Problems to solve ▸
- A) Condense the paragraph of the forum thread that begins "They do not work with the Maxima" into a short bulleted list that keeps its main facts.
- B) Please give the price NISMOTUNIN paid for the NGK plugs, as stated in the forum thread.
- C) List every spark plug brand named in the forum thread.

Passage for review ▸
1. my starter went out at 95k miles. yours has been in your car for at least over 100k miles. it may be bad.

2. find out what that sensor was. i very seriously doubt that changing one sensor would cause the others to go bad. that's just BS

3. the BEST platinum plugs in the world are only rated to last 60k miles and the most. they are now well over 80k miles old. change them.

AND WHAT EVER YOU DO, DO NOT!!!!! PUT BOSCH PLATINUM PLUS 4'S IN IT!!!!!

They do not work with the Maxima and every single person that has used them has had problems. I loved those plugs in my Protege, so I put them in my Max and it ran like ass! Find an NGK spark plug dealer and get the NGK Platinum's. They'll be about the same price (possibly cheaper) and they are 1000 times better for the VQ.

$10 says that's your biggest problem right there


----------



## NISMOTUNIN (Feb 10, 2004)

thanks for the advice... ill change the plugs soon as possible and check into the sensor too... 
thanks again :cheers:


----------



## NISMOTUNIN (Feb 10, 2004)

question about the spark plugs??? i never bought NGK so should i get the regular platnium ones with one tip or they come in 2 tips like split fire or watever?!?! sorry for the stupid question...


----------



## BlueBOB (Jan 29, 2003)

NISMOTUNIN said:


> question about the spark plugs??? i never bought NGK so should i get the regular platnium ones with one tip or they come in 2 tips like split fire or watever?!?! sorry for the stupid question...


 It's not a stupid question...

NGK only makes single tip plugs... they work great. Don't worry about he multiple tip crap. Split fires work horribly in the VQ as well btw.


----------



## NISMOTUNIN (Feb 10, 2004)

thanks man


----------



## NISMOTUNIN (Feb 10, 2004)

*update*

ok i bought the NGK plugs... damn $74.. well it starts ok it doesnt die anymore :thumbup: .. but i need to fix my timeing chain.. it ratles a bit on start up, so i really got to replace it cause ive heard if the chain pops the piston will hit the valve.. anyways my question is this a good buy
http://www.autoparts4nissan.com/car_parts/max_se_003-1995-engine_mechanical-carparts.html 
goto timing chain kit*

the only thing i need is sprakets... 
thanks


----------

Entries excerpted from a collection
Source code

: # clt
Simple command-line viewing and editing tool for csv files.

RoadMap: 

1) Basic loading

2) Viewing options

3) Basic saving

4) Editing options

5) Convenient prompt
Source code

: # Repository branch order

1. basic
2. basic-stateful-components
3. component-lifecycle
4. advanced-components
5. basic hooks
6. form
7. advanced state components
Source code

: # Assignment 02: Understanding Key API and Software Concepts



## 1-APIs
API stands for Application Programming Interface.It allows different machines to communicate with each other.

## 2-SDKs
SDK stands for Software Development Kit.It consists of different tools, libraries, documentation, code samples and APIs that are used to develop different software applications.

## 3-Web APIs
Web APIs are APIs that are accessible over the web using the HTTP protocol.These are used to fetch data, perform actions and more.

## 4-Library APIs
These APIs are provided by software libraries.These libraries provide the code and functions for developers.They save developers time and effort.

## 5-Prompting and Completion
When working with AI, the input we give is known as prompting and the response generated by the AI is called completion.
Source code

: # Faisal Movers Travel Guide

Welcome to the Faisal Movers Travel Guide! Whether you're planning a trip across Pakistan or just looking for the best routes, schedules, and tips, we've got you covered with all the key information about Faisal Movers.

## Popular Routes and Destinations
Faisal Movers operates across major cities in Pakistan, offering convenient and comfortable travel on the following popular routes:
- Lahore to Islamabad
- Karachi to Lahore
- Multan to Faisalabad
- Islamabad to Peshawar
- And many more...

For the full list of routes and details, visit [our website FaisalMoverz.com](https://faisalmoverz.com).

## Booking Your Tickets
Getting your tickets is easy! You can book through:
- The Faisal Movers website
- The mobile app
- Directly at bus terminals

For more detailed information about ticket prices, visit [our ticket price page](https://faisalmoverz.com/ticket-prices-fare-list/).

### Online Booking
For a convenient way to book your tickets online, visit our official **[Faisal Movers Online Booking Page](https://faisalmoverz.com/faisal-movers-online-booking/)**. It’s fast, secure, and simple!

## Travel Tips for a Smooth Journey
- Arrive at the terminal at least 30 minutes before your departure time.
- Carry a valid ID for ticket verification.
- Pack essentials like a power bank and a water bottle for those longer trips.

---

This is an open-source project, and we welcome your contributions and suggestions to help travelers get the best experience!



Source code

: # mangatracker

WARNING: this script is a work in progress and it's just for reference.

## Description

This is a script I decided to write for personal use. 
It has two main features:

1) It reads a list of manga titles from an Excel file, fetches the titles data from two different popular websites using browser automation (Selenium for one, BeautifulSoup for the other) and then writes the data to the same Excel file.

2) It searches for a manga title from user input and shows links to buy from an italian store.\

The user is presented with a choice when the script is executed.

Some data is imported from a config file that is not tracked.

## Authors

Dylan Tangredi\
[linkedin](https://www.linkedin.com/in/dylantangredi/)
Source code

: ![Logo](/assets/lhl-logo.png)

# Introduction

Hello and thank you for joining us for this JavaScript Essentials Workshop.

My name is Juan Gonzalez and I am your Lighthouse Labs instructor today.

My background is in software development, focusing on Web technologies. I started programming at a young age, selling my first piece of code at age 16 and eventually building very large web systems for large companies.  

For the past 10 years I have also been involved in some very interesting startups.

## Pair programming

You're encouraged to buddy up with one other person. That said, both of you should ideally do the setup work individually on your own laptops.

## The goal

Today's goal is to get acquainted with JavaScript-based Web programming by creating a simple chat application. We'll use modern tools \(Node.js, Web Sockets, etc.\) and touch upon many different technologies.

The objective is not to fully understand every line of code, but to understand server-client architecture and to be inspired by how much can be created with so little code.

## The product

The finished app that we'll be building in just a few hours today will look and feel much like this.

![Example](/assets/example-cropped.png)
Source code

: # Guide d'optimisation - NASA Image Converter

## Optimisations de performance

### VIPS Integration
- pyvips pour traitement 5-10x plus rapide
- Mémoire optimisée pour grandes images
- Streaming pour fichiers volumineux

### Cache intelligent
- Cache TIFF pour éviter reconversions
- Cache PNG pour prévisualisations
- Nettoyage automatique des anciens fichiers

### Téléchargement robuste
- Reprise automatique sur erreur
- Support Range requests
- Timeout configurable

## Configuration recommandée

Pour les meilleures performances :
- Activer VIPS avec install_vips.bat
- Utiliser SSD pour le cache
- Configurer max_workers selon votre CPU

Expected responses ▸
- A)
- Bosch Platinum Plus 4 plugs don't work with the Maxima, and everyone who has used them has had problems.
- The writer liked them in a Protege, but the Max ran badly with them.
- Find an NGK spark plug dealer and buy NGK Platinum plugs.
- They cost about the same, possibly less, and are far better for the VQ.

- B) $74

- C)
- Bosch
- NGK
- Split Fire